§ **Problem details**:
Starting with the line that contains "Can you tell", copy every line through the end of the data below, exactly and with nothing added.

§ **Data under study**:
◇ ◇ ◇ ◇ ◇ ◇ ◇

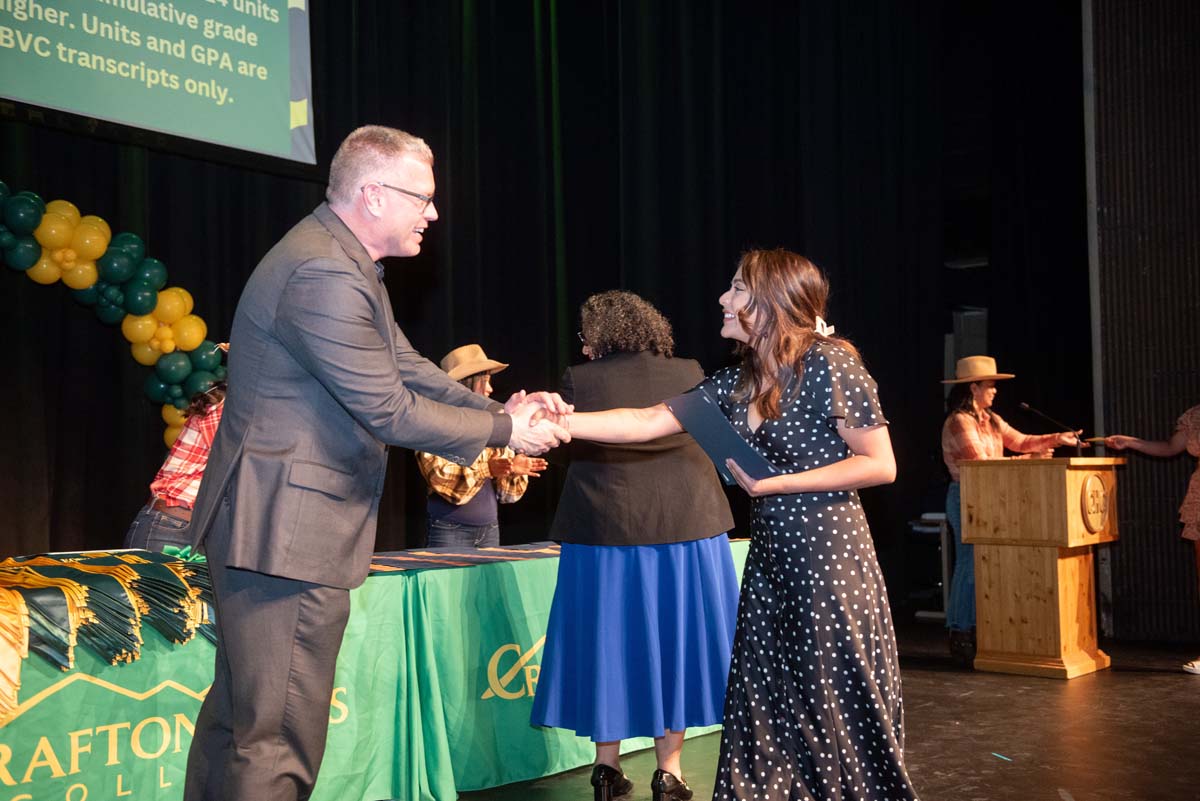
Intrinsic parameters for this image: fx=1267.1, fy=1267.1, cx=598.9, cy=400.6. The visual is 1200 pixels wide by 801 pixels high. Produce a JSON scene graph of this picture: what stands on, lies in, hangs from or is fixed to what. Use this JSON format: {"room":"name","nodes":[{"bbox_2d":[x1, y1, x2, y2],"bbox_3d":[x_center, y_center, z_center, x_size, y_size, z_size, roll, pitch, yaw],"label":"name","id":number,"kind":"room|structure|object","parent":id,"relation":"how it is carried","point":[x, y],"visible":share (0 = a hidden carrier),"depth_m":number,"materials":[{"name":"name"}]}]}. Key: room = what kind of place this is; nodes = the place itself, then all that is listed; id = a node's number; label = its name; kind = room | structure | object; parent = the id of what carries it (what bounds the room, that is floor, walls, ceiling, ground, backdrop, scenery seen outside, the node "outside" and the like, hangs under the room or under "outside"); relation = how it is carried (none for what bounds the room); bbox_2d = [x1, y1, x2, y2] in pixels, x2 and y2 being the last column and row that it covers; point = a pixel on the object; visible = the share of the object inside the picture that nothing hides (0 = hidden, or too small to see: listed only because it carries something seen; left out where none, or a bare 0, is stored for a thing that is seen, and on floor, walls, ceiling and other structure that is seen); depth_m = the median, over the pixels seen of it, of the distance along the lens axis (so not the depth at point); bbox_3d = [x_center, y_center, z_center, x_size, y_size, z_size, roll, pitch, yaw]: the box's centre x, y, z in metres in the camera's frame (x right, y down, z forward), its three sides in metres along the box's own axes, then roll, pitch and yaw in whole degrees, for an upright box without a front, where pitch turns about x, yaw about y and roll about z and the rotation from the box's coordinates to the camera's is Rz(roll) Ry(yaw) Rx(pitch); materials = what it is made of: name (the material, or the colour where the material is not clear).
{"room":"event hall","nodes":[
{"label":"event hall","id":0,"kind":"room"},
{"bbox_2d":[0,0,318,164],"bbox_3d":[-2.543,-2.133,5.538,0.140,1.793,2.989,-3,-4,42],"label":"projection screen","id":1,"kind":"object","parent":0,"point":[287,143],"visible":0.98,"depth_m":6.03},
{"bbox_2d":[0,0,1079,615],"bbox_3d":[-0.272,-1.057,7.066,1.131,4.993,7.333,-3,-4,42],"label":"black curtain","id":2,"kind":"object","parent":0,"point":[616,276],"visible":0.64,"depth_m":7.98,"materials":[{"name":"black fabric"}]},
{"bbox_2d":[428,622,1199,800],"bbox_3d":[0.874,1.272,3.317,7.279,0.122,9.258,-3,-4,42],"label":"stage floor","id":3,"kind":"structure","parent":0,"point":[1184,704],"depth_m":4.83,"materials":[{"name":"brown wood"}]},
{"bbox_2d":[0,181,222,447],"bbox_3d":[-2.799,0.029,5.490,0.520,2.115,2.701,-3,-4,42],"label":"balloon garland","id":4,"kind":"object","parent":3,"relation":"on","point":[99,220],"visible":0.8,"depth_m":6.03,"materials":[{"name":"rubber"}]},
{"bbox_2d":[126,373,229,552],"bbox_3d":[-1.469,0.481,4.814,0.580,1.507,0.639,-3,-4,42],"label":"person","id":5,"kind":"object","parent":3,"relation":"on","point":[137,535],"visible":0.25,"depth_m":4.65},
{"bbox_2d":[0,538,740,800],"bbox_3d":[-0.868,0.949,4.370,1.326,0.727,3.784,-3,-4,42],"label":"table","id":6,"kind":"object","parent":3,"relation":"on","point":[76,767],"visible":0.61,"depth_m":3.96,"materials":[{"name":"green fabric"}]},
{"bbox_2d":[0,548,216,718],"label":"stoles","id":7,"kind":"object","parent":6,"relation":"on","point":[111,568],"visible":0.87,"depth_m":3.41,"materials":[{"name":"green fabric"}]},
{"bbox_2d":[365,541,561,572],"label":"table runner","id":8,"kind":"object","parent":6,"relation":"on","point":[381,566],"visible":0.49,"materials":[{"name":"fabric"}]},
{"bbox_2d":[182,126,567,798],"bbox_3d":[-0.526,0.263,3.037,0.638,1.765,0.848,-3,-4,42],"label":"man","id":9,"kind":"object","parent":3,"relation":"on","point":[369,311],"visible":0.98,"depth_m":2.77},
{"bbox_2d":[419,343,548,550],"bbox_3d":[-0.584,0.537,5.950,0.598,1.578,0.608,-3,-4,42],"label":"woman","id":10,"kind":"object","parent":3,"relation":"on","point":[433,510],"visible":0.5,"depth_m":5.80},
{"bbox_2d":[529,288,743,800],"bbox_3d":[0.125,0.471,4.110,0.689,1.581,0.703,-3,-4,42],"label":"woman","id":11,"kind":"object","parent":3,"relation":"on","point":[637,617],"visible":0.83,"depth_m":3.89},
{"bbox_2d":[549,250,913,798],"bbox_3d":[0.346,0.422,3.180,0.718,1.537,0.766,-3,-4,42],"label":"woman","id":12,"kind":"object","parent":3,"relation":"on","point":[745,307],"visible":0.97,"depth_m":3.04},
{"bbox_2d":[668,388,776,483],"bbox_3d":[0.329,0.105,3.246,0.253,0.205,0.276,1,-3,-28],"label":"folder","id":13,"kind":"object","parent":12,"relation":"in","point":[726,430],"visible":0.77,"depth_m":3.18,"materials":[{"name":"blue"}]},
{"bbox_2d":[908,511,953,621],"bbox_3d":[2.368,1.154,8.859,0.421,0.729,0.477,-3,-4,42],"label":"chair","id":14,"kind":"object","parent":3,"relation":"on","point":[938,517],"visible":0.49,"depth_m":8.71,"materials":[{"name":"metal"}]},
{"bbox_2d":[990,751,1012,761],"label":"blue tape","id":15,"kind":"object","parent":3,"relation":"on","point":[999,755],"visible":0.96,"depth_m":4.54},
{"bbox_2d":[936,355,1088,666],"bbox_3d":[2.174,0.575,6.810,0.688,1.640,0.695,-3,-4,42],"label":"woman","id":16,"kind":"object","parent":3,"relation":"on","point":[963,416],"visible":0.56,"depth_m":6.73},
{"bbox_2d":[959,454,1122,676],"bbox_3d":[2.397,0.849,6.724,0.597,1.084,0.827,-3,-4,42],"label":"wooden podium","id":17,"kind":"object","parent":3,"relation":"on","point":[1048,634],"visible":0.98,"depth_m":6.47,"materials":[{"name":"brown wood"}]},
{"bbox_2d":[1020,401,1083,456],"bbox_3d":[2.472,0.216,6.919,0.326,0.389,0.109,-3,-4,42],"label":"microphone","id":18,"kind":"object","parent":17,"relation":"on","point":[1027,407],"visible":0.98,"depth_m":6.89,"materials":[{"name":"black metal"}]},
{"bbox_2d":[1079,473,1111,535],"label":"emblem","id":19,"kind":"object","parent":17,"relation":"attached to","point":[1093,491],"visible":0.95,"depth_m":6.44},
{"bbox_2d":[1088,403,1199,675],"bbox_3d":[3.025,0.496,6.378,0.904,1.754,0.693,-3,-4,42],"label":"person","id":20,"kind":"object","parent":3,"relation":"on","point":[1191,507],"visible":0.95,"depth_m":6.34},
{"bbox_2d":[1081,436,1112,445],"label":"paper","id":21,"kind":"object","parent":20,"relation":"in","point":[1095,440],"visible":0.76,"depth_m":6.61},
{"bbox_2d":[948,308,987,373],"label":"speaker","id":22,"kind":"object","parent":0,"point":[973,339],"visible":0.51,"depth_m":9.78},
{"bbox_2d":[1085,0,1199,646],"bbox_3d":[4.500,-1.183,6.620,3.890,5.141,0.379,-3,-4,42],"label":"wall","id":23,"kind":"structure","parent":0,"point":[1123,416],"depth_m":7.57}
]}

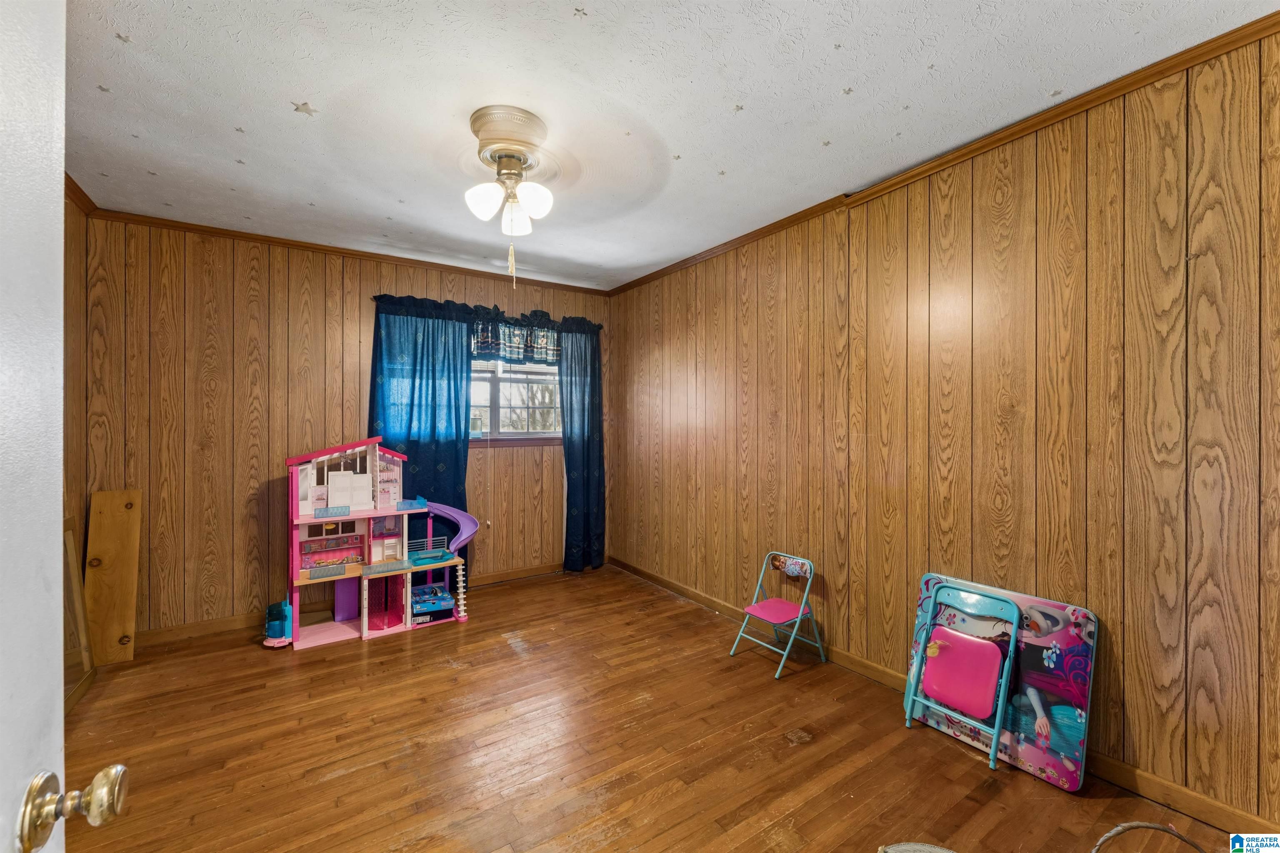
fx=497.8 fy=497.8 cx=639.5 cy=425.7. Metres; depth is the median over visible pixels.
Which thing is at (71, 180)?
crown molding
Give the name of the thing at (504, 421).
window
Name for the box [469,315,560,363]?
valance
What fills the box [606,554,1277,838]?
baseboard
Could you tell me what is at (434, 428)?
left curtain
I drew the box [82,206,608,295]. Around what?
crown molding
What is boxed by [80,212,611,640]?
back wall
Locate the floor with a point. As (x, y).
(449, 670)
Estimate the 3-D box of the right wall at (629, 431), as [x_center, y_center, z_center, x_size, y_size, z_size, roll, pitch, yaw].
[1.089,0.018,2.960,0.146,2.619,4.902,0,0,-34]
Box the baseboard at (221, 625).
[136,559,568,647]
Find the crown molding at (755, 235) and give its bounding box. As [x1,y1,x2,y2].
[618,14,1279,293]
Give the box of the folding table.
[904,572,1097,790]
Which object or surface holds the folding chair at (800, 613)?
on the floor
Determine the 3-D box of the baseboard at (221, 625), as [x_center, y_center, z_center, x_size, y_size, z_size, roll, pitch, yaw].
[-1.724,1.293,3.886,3.674,0.094,0.014,0,0,-34]
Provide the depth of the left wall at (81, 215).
2.67 m
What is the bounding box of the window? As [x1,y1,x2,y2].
[468,357,560,442]
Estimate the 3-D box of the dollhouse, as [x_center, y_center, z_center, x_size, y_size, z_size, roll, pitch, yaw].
[-1.840,0.717,3.546,1.388,1.283,0.766,0,0,-34]
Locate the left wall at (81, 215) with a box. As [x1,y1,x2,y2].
[62,181,90,704]
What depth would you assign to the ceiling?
1.94 m
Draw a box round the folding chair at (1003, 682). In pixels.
[901,579,1020,769]
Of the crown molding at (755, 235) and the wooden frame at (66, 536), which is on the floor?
the wooden frame at (66, 536)
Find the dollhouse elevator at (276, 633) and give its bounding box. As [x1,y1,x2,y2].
[263,600,293,646]
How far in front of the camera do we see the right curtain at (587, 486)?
4.56 m
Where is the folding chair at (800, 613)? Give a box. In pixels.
[729,550,822,679]
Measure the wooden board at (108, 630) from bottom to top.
0.977 m
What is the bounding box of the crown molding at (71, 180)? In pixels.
[64,170,97,214]
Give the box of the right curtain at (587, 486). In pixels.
[559,322,605,572]
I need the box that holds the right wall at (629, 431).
[607,28,1279,831]
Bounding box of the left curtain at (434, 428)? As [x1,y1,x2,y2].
[367,297,473,566]
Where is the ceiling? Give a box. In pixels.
[59,0,1277,291]
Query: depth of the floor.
2.07 m
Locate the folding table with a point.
(1048, 640)
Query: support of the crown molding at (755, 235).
attached to the right wall at (629, 431)
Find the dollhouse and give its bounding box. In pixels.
[279,437,474,649]
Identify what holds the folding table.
on the floor
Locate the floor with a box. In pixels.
[54,561,1248,852]
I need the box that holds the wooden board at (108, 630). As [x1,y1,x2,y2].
[85,489,142,663]
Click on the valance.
(484, 349)
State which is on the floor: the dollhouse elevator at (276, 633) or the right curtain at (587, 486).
the dollhouse elevator at (276, 633)
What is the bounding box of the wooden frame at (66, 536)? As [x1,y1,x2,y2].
[61,512,96,711]
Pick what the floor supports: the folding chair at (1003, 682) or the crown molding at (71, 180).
the folding chair at (1003, 682)

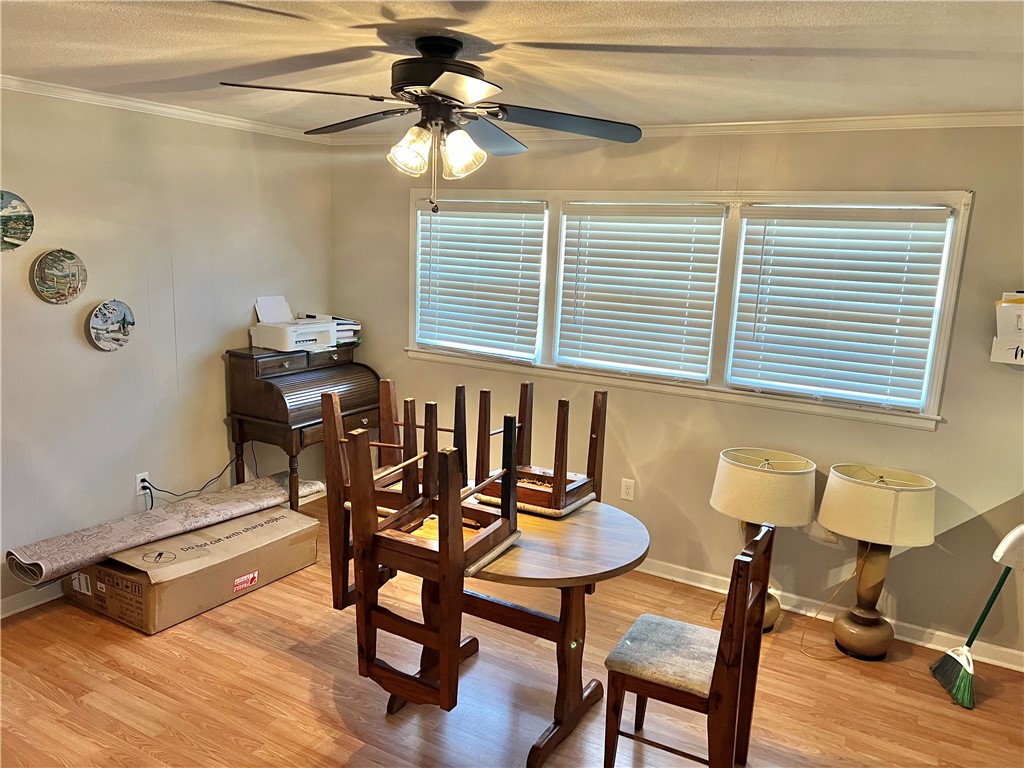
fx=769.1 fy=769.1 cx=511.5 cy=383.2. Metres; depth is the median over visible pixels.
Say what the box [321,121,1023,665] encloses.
back wall
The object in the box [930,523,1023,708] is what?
broom
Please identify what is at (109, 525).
rolled rug
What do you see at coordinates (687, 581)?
baseboard
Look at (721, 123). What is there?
crown molding
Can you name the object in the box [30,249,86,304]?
decorative plate
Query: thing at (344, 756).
floor
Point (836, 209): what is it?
window blind
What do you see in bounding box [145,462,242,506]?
power cord
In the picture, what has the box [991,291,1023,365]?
wall organizer
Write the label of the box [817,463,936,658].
table lamp
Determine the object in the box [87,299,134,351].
decorative plate
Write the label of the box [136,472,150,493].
wall socket
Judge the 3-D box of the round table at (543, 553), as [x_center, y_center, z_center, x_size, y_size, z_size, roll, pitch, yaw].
[-0.040,0.912,2.967,1.041,0.758,0.995,9,12,29]
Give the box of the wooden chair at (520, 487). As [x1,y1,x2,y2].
[468,385,605,518]
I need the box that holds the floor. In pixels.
[0,488,1023,767]
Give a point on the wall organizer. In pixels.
(1003, 351)
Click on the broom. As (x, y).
(1001, 581)
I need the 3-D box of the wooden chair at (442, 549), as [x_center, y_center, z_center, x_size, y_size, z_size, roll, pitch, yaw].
[-0.237,0.556,2.547,0.428,0.905,0.553,9,12,29]
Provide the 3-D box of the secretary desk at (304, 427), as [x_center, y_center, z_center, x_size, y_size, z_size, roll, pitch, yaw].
[-1.247,0.337,4.743,0.507,1.095,0.840,9,12,29]
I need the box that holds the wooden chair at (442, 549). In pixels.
[345,408,520,715]
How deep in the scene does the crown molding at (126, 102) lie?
3.86 m
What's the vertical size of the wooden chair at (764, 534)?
0.896 m
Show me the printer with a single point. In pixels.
(299, 338)
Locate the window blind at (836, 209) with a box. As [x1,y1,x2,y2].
[726,204,953,410]
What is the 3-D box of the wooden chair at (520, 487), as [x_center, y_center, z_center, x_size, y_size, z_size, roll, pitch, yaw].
[0.118,0.252,3.134,0.447,0.459,0.411,9,12,29]
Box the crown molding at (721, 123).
[332,111,1023,144]
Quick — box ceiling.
[0,0,1023,132]
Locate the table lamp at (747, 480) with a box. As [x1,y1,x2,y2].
[709,448,817,631]
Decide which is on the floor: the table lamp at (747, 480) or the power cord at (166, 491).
the table lamp at (747, 480)
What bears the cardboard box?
on the floor
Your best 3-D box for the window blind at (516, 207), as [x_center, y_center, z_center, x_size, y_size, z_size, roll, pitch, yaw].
[-0.208,-0.619,4.606,0.899,0.893,0.056,9,12,29]
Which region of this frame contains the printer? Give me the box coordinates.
[249,297,336,351]
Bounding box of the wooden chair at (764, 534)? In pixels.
[601,521,774,767]
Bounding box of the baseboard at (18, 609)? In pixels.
[0,582,62,617]
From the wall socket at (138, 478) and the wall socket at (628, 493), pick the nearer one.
the wall socket at (138, 478)
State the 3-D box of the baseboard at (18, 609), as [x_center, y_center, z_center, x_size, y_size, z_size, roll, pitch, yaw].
[-2.289,1.018,3.641,0.018,0.093,4.719,9,12,29]
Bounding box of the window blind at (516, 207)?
[415,201,546,361]
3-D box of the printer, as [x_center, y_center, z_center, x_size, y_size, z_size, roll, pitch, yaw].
[-1.325,-0.365,4.676,0.383,0.278,0.411,9,12,29]
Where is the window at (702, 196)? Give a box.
[404,188,969,430]
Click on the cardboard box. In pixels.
(236, 523)
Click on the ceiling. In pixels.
(526, 33)
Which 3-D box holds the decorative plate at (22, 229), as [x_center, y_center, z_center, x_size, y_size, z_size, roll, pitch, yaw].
[-2.255,-0.713,3.386,0.034,0.262,0.290,9,12,29]
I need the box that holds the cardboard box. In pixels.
[63,503,321,634]
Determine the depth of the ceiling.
2.55 m
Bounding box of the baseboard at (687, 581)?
[628,560,1023,670]
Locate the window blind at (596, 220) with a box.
[554,201,726,381]
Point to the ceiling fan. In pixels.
(429, 82)
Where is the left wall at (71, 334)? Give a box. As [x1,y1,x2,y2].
[0,86,332,612]
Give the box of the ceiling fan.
[217,35,642,215]
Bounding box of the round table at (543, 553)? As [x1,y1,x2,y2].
[388,493,647,767]
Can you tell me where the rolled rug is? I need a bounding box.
[7,472,317,584]
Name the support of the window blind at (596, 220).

◇ ◇ ◇ ◇ ◇ ◇ ◇

§ **Response to this exercise**:
Can you tell me where the rolled rug is? I need a bounding box.
[7,472,317,584]
Name the support of the window blind at (596, 220).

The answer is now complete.